Provided records:
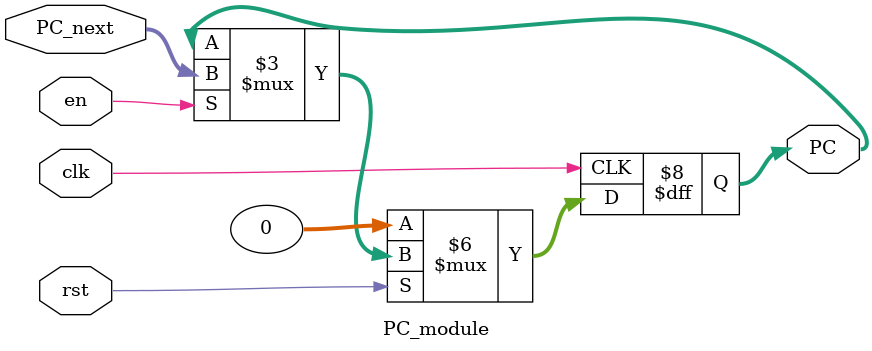
<source format=v>
module PC_module (input clk,
                  input rst,
                  input en,
                  input [31:0] PC_next,
                  output reg [31:0] PC);
    
    always @(posedge clk) begin
        if (!rst)
            PC <= 0;
        else if(en)
            PC <= PC_next;
    end
    
endmodule

</source>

About this exercise: Across all the entries above, how many lines hold the word "input"? Answer with the number only.

Solved exercise: 4